The music for The Diplomat was composed by A. R. Rahman, Manan Bhardwaj and Anurag Saikia with lyrics written by Manoj Muntashir, P. K. Mishra and Kausar Munir. The film score is composed by Ishaan Chhabra. The soundtrack features a mix of emotional ballads and intense instrumental tracks that complement the political thriller theme. The music also includes patriotic undertones, reflecting the nationalistic sentiments explored in the story.

The song "Bharat," from the 1992 film Roja, sung by Hariharan and composed by A. R. Rahman is recreated for the film.
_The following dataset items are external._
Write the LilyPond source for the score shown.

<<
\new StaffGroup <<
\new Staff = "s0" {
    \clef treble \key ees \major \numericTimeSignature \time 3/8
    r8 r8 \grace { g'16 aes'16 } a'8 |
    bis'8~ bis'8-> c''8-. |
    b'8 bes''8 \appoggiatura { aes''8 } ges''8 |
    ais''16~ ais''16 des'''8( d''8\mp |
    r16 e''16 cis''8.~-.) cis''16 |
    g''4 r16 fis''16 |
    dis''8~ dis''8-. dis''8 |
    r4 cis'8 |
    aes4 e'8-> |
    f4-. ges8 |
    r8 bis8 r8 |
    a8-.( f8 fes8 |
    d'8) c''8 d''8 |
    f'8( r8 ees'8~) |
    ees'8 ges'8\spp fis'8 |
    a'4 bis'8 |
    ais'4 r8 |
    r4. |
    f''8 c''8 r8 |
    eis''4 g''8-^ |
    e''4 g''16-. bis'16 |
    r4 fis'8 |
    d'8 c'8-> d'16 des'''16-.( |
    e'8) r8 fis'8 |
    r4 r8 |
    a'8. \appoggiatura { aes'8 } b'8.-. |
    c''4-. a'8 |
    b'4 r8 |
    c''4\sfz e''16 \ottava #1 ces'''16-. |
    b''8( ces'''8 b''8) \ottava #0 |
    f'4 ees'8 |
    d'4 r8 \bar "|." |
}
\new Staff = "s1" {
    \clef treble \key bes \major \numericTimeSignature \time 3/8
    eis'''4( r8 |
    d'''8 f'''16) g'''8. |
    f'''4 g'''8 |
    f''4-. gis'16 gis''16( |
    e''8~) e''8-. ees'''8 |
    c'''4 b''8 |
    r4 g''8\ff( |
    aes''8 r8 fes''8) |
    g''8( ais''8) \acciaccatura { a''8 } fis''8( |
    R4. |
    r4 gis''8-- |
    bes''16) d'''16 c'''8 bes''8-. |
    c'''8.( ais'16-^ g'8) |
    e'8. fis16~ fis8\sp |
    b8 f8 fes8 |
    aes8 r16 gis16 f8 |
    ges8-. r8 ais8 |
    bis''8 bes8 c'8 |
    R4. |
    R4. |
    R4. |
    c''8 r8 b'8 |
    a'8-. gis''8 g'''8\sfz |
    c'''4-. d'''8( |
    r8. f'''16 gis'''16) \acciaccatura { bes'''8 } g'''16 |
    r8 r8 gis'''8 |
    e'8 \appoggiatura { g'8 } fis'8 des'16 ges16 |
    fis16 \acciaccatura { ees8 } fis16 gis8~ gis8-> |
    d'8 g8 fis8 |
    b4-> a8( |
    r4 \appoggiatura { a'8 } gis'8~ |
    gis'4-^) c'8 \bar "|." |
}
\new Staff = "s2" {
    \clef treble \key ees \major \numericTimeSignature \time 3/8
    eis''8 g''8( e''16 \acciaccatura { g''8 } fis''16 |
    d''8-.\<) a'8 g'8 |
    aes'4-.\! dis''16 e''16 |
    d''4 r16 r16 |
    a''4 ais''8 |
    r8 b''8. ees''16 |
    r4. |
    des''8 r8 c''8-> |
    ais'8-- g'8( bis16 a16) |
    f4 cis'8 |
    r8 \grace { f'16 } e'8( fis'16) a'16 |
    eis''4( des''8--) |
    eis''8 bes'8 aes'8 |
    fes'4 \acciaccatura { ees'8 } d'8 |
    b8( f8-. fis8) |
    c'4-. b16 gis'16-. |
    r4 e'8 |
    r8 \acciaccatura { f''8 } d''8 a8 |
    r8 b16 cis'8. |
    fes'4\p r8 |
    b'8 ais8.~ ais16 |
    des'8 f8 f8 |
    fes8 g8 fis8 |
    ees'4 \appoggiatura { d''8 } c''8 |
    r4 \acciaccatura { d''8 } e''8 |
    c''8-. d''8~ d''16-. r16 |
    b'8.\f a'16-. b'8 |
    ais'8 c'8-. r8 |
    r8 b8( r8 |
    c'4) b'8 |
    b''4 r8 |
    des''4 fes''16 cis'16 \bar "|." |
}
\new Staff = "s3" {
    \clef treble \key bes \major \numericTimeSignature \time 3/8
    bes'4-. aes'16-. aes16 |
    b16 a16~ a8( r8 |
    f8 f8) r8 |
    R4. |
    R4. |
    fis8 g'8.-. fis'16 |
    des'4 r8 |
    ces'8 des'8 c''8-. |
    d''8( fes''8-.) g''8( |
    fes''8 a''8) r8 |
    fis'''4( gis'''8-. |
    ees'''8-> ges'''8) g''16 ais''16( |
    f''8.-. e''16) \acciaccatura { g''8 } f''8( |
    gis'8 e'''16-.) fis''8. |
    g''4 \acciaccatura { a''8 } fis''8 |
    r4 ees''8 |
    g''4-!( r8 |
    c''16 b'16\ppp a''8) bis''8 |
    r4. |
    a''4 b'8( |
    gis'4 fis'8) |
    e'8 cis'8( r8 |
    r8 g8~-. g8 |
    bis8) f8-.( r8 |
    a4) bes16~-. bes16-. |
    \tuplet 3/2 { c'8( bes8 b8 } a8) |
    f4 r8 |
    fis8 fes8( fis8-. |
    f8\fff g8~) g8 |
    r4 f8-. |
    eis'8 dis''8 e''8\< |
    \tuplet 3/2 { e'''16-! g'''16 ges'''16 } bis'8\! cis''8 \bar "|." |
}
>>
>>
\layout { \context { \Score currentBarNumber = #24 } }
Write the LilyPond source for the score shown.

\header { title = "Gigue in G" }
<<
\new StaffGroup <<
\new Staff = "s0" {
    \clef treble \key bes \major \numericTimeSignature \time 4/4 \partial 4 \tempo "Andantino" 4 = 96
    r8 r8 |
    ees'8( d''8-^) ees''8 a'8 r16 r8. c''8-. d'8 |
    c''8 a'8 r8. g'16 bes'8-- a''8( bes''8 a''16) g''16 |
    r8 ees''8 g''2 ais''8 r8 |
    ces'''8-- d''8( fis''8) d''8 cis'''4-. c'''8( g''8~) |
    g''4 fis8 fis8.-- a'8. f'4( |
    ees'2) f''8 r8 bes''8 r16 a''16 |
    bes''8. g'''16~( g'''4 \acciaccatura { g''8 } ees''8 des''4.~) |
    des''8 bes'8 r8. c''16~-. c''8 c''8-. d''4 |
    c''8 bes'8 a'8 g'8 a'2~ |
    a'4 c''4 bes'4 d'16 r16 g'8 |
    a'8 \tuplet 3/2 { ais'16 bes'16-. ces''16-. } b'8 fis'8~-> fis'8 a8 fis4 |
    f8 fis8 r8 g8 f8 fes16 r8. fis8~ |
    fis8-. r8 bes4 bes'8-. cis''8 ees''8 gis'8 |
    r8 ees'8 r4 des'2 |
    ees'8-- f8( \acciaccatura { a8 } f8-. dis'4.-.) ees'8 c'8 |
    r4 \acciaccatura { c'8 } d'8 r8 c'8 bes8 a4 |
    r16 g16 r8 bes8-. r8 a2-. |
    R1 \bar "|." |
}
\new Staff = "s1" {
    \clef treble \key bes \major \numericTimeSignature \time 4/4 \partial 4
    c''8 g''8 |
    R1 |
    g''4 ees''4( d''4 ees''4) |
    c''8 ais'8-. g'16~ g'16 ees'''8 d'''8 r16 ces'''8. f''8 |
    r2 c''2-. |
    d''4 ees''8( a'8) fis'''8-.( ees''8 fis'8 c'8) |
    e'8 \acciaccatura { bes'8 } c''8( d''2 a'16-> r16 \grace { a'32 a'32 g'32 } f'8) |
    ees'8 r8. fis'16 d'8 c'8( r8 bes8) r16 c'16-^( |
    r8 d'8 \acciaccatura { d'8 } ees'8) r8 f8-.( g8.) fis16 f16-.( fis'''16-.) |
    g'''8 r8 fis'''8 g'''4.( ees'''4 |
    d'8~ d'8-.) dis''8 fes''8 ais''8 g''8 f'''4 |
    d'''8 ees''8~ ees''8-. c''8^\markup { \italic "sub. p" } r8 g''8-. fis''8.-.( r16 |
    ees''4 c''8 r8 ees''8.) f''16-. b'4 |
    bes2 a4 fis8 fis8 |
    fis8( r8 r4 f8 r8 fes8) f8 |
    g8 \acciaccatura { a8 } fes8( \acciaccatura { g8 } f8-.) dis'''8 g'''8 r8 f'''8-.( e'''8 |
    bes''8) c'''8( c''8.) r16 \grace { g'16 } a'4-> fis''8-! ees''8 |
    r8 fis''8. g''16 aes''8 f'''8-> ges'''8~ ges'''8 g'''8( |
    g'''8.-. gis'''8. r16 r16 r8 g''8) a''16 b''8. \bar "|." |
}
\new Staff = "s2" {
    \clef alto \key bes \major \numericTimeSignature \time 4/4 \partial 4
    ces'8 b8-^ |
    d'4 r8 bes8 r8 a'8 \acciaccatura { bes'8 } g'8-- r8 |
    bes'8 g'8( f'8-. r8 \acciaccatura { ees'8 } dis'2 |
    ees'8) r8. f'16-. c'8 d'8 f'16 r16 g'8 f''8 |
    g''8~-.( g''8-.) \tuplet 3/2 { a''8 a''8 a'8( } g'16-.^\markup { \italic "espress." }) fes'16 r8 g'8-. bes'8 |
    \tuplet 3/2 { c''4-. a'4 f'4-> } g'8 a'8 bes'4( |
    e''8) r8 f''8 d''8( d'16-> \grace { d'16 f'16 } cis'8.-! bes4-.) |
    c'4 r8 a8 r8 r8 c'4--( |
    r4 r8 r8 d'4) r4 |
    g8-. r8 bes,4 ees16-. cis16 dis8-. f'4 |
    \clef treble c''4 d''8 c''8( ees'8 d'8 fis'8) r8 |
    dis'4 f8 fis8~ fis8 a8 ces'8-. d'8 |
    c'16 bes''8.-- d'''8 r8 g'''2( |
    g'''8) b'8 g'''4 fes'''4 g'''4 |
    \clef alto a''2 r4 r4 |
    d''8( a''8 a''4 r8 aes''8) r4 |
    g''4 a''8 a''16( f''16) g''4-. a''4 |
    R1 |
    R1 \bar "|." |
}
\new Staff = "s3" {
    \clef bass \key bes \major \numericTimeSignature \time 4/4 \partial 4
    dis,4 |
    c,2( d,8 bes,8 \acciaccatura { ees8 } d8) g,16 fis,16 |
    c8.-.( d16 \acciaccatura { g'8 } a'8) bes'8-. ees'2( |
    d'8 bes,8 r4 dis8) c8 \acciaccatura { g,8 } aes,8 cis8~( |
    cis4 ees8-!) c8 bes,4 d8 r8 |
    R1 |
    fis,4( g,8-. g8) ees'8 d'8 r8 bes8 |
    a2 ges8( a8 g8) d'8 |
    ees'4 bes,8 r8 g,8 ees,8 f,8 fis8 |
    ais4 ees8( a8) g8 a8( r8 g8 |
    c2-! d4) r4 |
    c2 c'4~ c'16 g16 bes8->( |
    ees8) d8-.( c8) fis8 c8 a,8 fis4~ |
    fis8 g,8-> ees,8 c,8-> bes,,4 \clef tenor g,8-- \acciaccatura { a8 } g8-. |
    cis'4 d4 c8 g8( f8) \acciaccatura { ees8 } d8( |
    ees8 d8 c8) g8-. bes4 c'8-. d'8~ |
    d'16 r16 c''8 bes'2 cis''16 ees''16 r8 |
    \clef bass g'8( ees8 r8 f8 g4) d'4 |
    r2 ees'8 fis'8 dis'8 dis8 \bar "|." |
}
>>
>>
"Melma", by Afghanistan-born UK-based singer, Alia Ansari, was used as background score without credit.

Track listing
| No. | Title | Lyrics | Music | Singer(s) | Length |
|---|---|---|---|---|---|
| 1. | "Ghar" | Kausar Munir | Anurag Saikia | Varun Jain, Romy, Anurag Saikia | 3:52 |
| 2. | "Bharat" | Manoj Muntashir, P. K. Mishra | Manan Bhardwaj, A. R. Rahman | Hariharan, Prajakta Shukre, Himani Kapoor, Natraj Kshericha, Swapnomoy Chowdhury, Kamal Bharti | 3:18 |
| 3. | "Naina" | Kausar Munir | Anurag Saikia | Varun Jain, Romy, Anurag Saikia | 3:52 |
| Total length: |  |  |  |  | 11:02 |

== Release ==

=== Theatrical ===
After initial postponement from January 2024, it was planned to release in theatres on 7 March 2025, but was eventually postponed by a week to 14 March 2025 (Holi Day). The film was banned across several of the Arab countries in the Persian Gulf region, including Saudi Arabia, Oman, and Qatar.

=== Home media ===
The film's satellite rights were acquired by Sony MAX, where it will be coming soon. The film began streaming on Netflix from 9 May 2025.

== Marketing ==
The marketing campaign for The Diplomat began with the release of the first look poster in January 2025, followed by a teaser and the official trailer, which was dropped on 14 February 2025.

==Reception==
=== Box office ===
The Diplomat concluded its theatrical run with worldwide gross estimated to be ₹53.14 crore

=== Critical reception ===

A critic for Bollywood Hungama rated the film 3.5 out of 5, and wrote "On the whole, The Diplomat is a nail-biting thriller that brings a shocking and heroic true story to life. At the box office, the film may start slow, but with strong word of mouth, it has the potential to grow and make a lasting impact."

Sukanya Verma of Rediff.com gave the film 2.5 out of 5 and observed that "The possibilities of this serviceable thriller are immense but the makers prefer to play it safe and hold back the daredevil in the diplomat's clothing".